**Document text:**
St Alban Wood Street lies a little to the
west of St Michael's. It may date back to the time of King Offa of
Mercia who possibly had a palace with a chapel on the site. The
church was certainly present in 930, and by the late twelfth century
it was known as St Alban Wuderstrate. By 1633 it had fallen into a
state of disrepair and after being inspected by Inigo Jones and Sir
Henry Spiller it was deemed to be beyond help and was demolished and
rebuilt the following year.
The Great Fire of 1666 destroyed it completely,
and a Gothic rebuild by Wren's office was finished in 1685. The four
elegant pinnacles on the Perpendicular tower had to be replaced in
1890. The church was burnt out again during the Blitz, along with a
great swathe of the surrounding area, with only the tower surviving
the destruction. Demolition followed in 1965 leaving the tower in
place as a private dwelling on a traffic island in the road.
Records of St Mary Aldermanbury, on the
corner of Aldermanbury and Love Lane, which leads off Wood Street,
date back to 1181. The original Norman church was destroyed by the
Great Fire and a Wren church of Portland stone replaced it. After
being damaged during the Second World War, the ruins were shipped
to Westminster College, Fulton, Missouri, where the church was
rebuilt in a memorial park. Its original site is now a public garden.
St Michael Wood Street was at
the south-eastern corner of that and Gresham Street. First mentioned
in 1225 it was destroyed by the Great Fire. Not scheduled
to be rebuilt, pressure was applied and by 1673 a new church was
unveiled on the site. In 1854 the declining population in the City
led to a reorganisation of the number of churches, and St Michael's
was demolished in 1897, with many bodies being moved from the
churchyard to Brookwood Cemetery.
St Peter Cheap (or Westcheap) lay on the
corner of Wood Street and Cheapside ('cheap' was Saxon for market).
The church was built in 1196, and Queen Elizabeth I was presented
with a Bible when she passed by in 1559 during her royal progress
from the Tower to Whitehall - a propaganda statement promoting the
ideas of religious truth after Bloody Mary's reign. Destroyed in
the Great Fire in 1666, a large, old tree now fills what was probably
part of the churchyard.

**Data provided:**
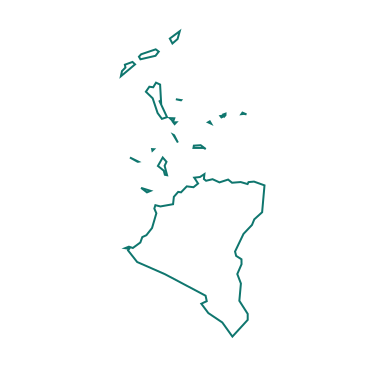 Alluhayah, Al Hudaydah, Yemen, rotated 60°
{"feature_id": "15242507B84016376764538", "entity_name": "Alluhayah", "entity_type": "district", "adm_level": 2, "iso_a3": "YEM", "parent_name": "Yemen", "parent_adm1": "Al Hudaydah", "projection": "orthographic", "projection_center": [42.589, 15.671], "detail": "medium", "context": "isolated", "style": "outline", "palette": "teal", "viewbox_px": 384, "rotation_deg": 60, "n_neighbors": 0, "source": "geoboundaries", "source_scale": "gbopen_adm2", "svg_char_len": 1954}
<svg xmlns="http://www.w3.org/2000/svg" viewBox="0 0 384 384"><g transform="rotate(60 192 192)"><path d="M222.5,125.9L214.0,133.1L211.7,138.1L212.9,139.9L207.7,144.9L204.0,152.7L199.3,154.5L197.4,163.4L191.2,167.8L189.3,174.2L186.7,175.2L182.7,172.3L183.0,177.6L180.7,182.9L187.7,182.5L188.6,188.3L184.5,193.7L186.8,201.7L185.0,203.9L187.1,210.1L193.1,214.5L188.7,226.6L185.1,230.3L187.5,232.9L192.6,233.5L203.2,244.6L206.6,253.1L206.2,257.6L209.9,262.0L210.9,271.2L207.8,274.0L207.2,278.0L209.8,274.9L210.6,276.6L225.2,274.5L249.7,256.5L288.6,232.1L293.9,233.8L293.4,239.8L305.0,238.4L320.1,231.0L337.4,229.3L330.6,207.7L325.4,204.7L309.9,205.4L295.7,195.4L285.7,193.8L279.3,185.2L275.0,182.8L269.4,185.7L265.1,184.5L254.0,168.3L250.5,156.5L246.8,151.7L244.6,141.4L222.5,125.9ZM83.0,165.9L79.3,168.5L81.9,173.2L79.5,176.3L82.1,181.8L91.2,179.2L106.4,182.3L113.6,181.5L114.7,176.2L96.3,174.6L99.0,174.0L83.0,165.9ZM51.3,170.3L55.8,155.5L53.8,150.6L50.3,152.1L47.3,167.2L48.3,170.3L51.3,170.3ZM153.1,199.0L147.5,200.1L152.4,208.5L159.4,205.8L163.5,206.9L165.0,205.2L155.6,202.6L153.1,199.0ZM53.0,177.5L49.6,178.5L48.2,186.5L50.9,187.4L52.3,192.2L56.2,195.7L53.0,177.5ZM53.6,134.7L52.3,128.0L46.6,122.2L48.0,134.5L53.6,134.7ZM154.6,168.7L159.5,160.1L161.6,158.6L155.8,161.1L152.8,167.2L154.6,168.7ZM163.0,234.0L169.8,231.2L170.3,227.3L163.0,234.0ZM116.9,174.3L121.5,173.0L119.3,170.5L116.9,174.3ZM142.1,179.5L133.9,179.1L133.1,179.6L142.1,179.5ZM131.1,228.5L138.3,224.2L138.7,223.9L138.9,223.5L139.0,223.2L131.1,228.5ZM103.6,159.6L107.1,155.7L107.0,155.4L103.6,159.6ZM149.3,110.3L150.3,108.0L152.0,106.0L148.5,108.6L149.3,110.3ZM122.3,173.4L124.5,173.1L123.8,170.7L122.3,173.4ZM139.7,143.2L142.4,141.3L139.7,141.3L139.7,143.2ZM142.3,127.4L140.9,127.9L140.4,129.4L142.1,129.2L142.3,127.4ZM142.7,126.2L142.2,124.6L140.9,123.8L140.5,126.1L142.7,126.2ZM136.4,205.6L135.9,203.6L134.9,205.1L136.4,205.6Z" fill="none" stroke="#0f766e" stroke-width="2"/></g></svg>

**Problems to solve:**
A – Using the text on the Wood Street churches, decide whether each statement agrees with it: (i) Only the tower of St Alban Wood Street survived the Blitz. (ii) The ruins of St Mary Aldermanbury were rebuilt in Missouri. (iii) St Michael Wood Street was demolished in 1854. Answer yes or no for each, and quote the words of the text that decide it.
B – Answer these questions from the text on the Wood Street churches:
(i) In what year was St Peter Cheap built?
(ii) To which cemetery were many bodies from the churchyard of St Michael's moved?
(iii) What was the Saxon meaning of "cheap"?
C – Rewrite the paragraph of the text on the Wood Street churches that begins "Records of St Mary Aldermanbury" as a short list, keeping its main facts.

**Task-by-task outputs:**
A –
(i) Yes: "with only the tower surviving the destruction"
(ii) Yes: "the ruins were shipped to Westminster College, Fulton, Missouri, where the church was rebuilt in a memorial park"
(iii) No: "St Michael's was demolished in 1897"

B –
(i) 1196
(ii) Brookwood Cemetery
(iii) Market

C –
- Location: the corner of Aldermanbury and Love Lane, off Wood Street
- Earliest records: 1181
- The original Norman church was destroyed by the Great Fire and replaced by a Wren church of Portland stone.
- After damage in the Second World War, the ruins were shipped to Westminster College, Fulton, Missouri, where the church was rebuilt in a memorial park.
- The original site is now a public garden.